I agree with you that the weights seem very small, but my gmm model has the same form as my data generation procedure, so I don’t see an obvious problem. To understand what’s going on, I went through Importance._traces() and computed model_trace.log_prob_sum() myself.

guide_trace = poutine.trace(gmm_guide).get_trace(data)
model_trace = poutine.trace(poutine.replay(gmm, trace=guide_trace)).get_trace(data)

# Trace parameters
cluster_means_tr = guide_trace.nodes["cluster_means"]["value"]

# Prior log probs for weights and means
phi_prior_lp = dist.Dirichlet(torch.ones(K)).log_prob(phi_tr).sum()
cluster_means_prior_lp = dist.Normal(
    5.*torch.arange(float(K)), 1.).log_prob(cluster_means_tr).sum()  # I've changed this since the OP
lps = phi_prior_lp + cluster_means_prior_lp  # total log prob

for d in data:
    p = torch.tensor(0.)
    # Sum probabilities for each cluster
    for c in [0, 1]:
        p += (dist.Categorical(phi_tr).log_prob(torch.tensor(c)).exp() *
              dist.Normal(cluster_means_tr[c], 1.).log_prob(d).exp())
    lps += p.log()

The log probabilities I obtained were significantly larger than those returned by model_trace.log_prob_sum() in that line. Repeating this calculation to gather a list of cluster_means from the guide_traces and the respective hand-computed log probability lps gives a histogram that matches very well with the posterior computed using HMC.

I am confused by the difference in the probabilities. I’ve been looking at the traces’ nodes to try to understand this. It seems like the small probabilities returned by model_trace.log_prob_sum() are related to cluster assignments. For example, for a representative iteration of the above block of code, I find:

guide_trace.nodes["cluster_means"]["value"]
>>> tensor([ 0.0188,  5.2066])
model_trace.nodes["obs"]["value"][0:5]
>>> tensor([-1.4910,  2.0026,  4.1350,  4.7100,  5.0414])
model_trace.nodes["assignments"]["value"][0:5]
>>> tensor([ 1,  0,  0,  0,  0])

Generally it appears that many of the cluster assignments are incorrect. But why does the assignments node exist in the first place? Shouldn’t the @config_enumerate(...) decorator on the model result in pyro marginalizing over these anyways?


#6

@config_enumerate(...) does not work with Important sampling. You might create an EnumImportant class as follows:

class EnumImportance(Importance):
    def _traces(self, *args, **kwargs):
        loss = pyro.infer.TraceEnum_ELBO()
        for i in range(self.num_samples):
            model_trace, guide_trace = next(loss._get_traces(self.model, self.guide, *args, **kwargs))
            log_weight = pyro.infer.traceenum_elbo._compute_dice_elbo(model_trace, guide_trace)
            yield (model_trace, log_weight)
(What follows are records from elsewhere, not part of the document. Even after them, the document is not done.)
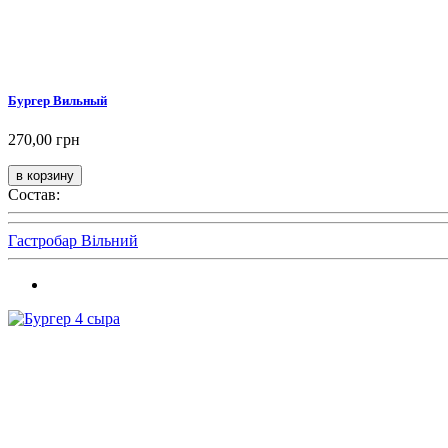
Бургер Вильный
270,00 грн
Состав:
Гастробар Вільний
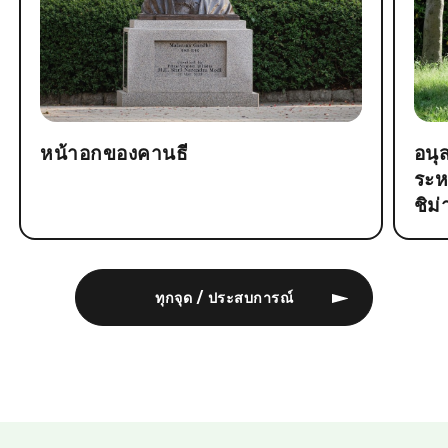
หน้าอกของคานธี
อนุ
ระห
ชิม่
ทุกจุด / ประสบการณ์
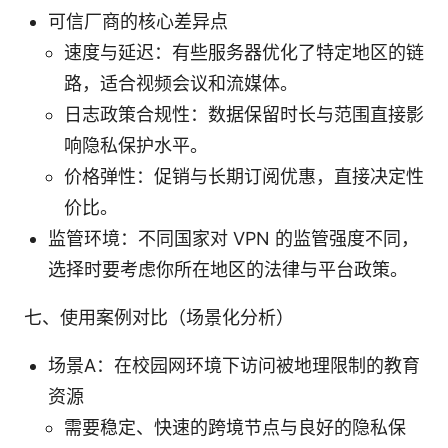
可信厂商的核心差异点
速度与延迟：有些服务器优化了特定地区的链
路，适合视频会议和流媒体。
日志政策合规性：数据保留时长与范围直接影
响隐私保护水平。
价格弹性：促销与长期订阅优惠，直接决定性
价比。
监管环境：不同国家对 VPN 的监管强度不同，
选择时要考虑你所在地区的法律与平台政策。
七、使用案例对比（场景化分析）
场景A：在校园网环境下访问被地理限制的教育
资源
需要稳定、快速的跨境节点与良好的隐私保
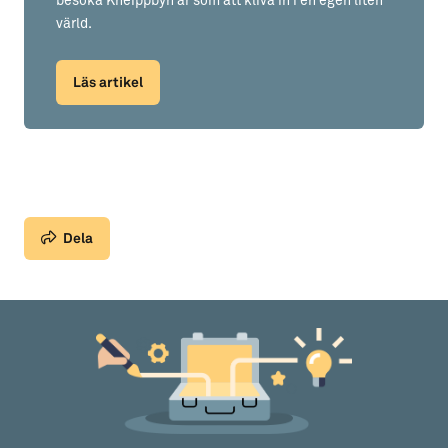
besöka Kneippbyn är som att kliva in i en egen liten
värld.
Läs artikel
Dela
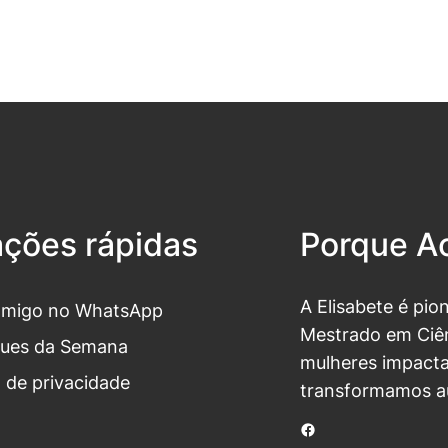
ações rápidas
Porque Ac
A Elisabete é pio
omigo no WhatsApp
Mestrado em Ciên
ues da Semana
mulheres impacta
a de privacidade
transformamos a
Facebook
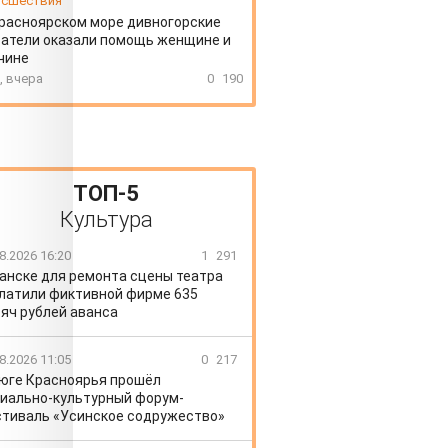
сшествия
расноярском море дивногорские
атели оказали помощь женщине и
чине
, вчера
0
190
ТОП-5
Культура
8.2026 16:20
1
291
Канске для ремонта сцены театра
латили фиктивной фирме 635
яч рублей аванса
8.2026 11:05
0
217
 юге Красноярья прошёл
иально-культурный форум-
тиваль «Усинское содружество»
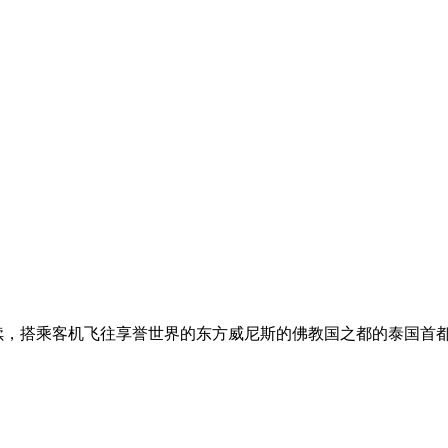
，搭乘客机飞往享誉世界的东方威尼斯的佛教国之都的泰国首都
And use this class instead of Importance. I’ll not recommend using it though (because it is not an official one).


#7

Ok, that explains the issue I was running into! Thanks for the example.

So if I have my heart set on using Importance here, it seems I should just modify the guide to estimate the cluster assignments:

def gmm_guide(data):
    ...
    with pyro.plate('data', len(data)):
        assignment_probs = pyro.param('assignment_probs', torch.ones(len(data), K) / K,
                                      constraint=constraints.unit_interval)
        pyro.sample('assignments', dist.Categorical(assignment_probs))

I’ve checked that the assignment_probs parameter is fit by SVI even if I leave the @config_enumerate in the model definition and use the TraceEnum_ELBO loss function. I’m a bit confused about why this works since I thought @config_enumerate required the sites being enumerated not to appear in the guide. Am I overriding this by including the pyro.sample('assignments', ...) statement?

The GMM example does this as well, but decorates the guide as well as the model with @config_enumerate. Why is the decorator used twice?


#8

AFAIK, many things will work if you don’t enable pyro.enable_validation().